→ REQUEST
Check each line of the material, and show the ones that include the word "vous".

→ THE INPUT
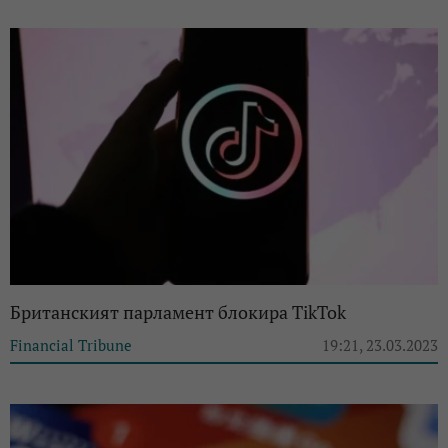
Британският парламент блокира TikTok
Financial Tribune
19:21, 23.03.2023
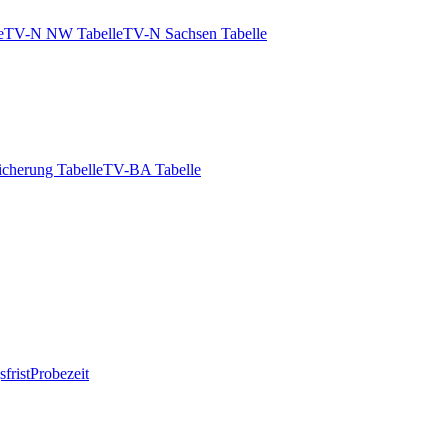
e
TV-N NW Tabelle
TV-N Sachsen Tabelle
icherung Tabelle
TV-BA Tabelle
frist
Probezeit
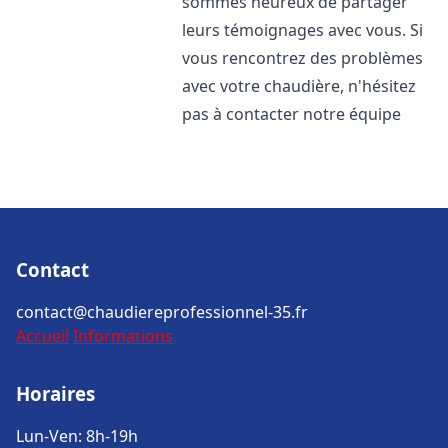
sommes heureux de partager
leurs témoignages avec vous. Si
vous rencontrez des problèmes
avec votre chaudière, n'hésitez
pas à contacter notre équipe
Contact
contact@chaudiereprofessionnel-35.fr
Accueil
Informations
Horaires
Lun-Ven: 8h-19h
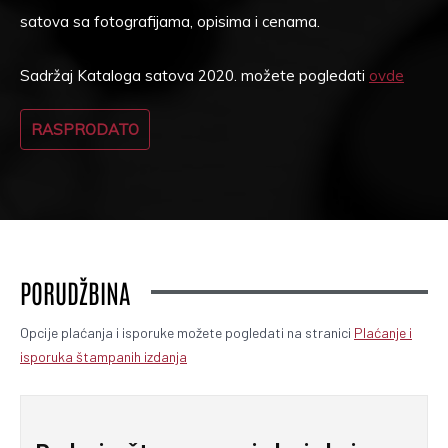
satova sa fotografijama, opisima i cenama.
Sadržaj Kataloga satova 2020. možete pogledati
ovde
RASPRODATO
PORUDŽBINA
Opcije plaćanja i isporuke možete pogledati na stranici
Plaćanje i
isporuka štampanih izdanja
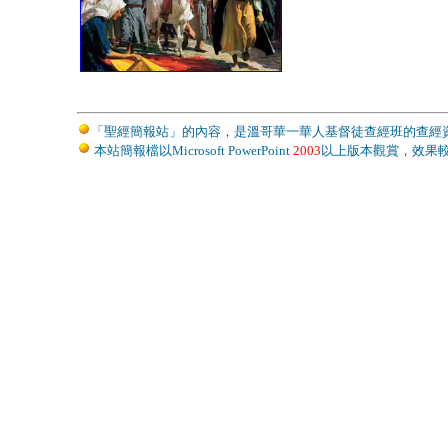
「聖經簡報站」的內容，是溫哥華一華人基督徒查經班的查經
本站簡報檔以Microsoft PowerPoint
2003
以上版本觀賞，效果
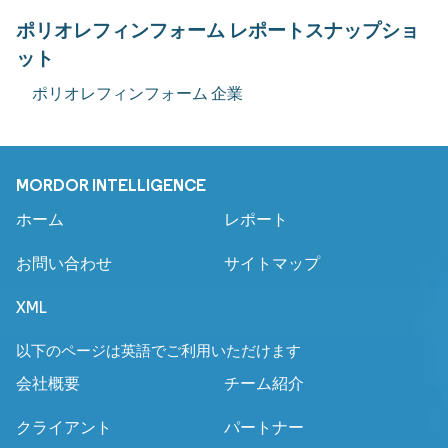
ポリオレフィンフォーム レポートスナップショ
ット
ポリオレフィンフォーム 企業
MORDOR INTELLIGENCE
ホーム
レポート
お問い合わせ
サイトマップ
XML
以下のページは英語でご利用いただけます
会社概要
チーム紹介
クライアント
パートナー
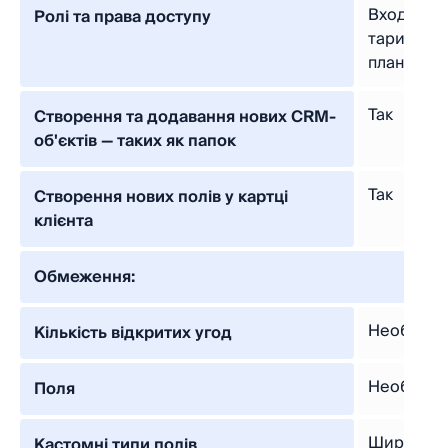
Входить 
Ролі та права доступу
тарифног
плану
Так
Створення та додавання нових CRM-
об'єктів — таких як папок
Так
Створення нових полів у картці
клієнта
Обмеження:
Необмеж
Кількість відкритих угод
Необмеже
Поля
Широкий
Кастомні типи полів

→ EXERCISE ANSWER
leurs témoignages avec vous. Si
vous rencontrez des problèmes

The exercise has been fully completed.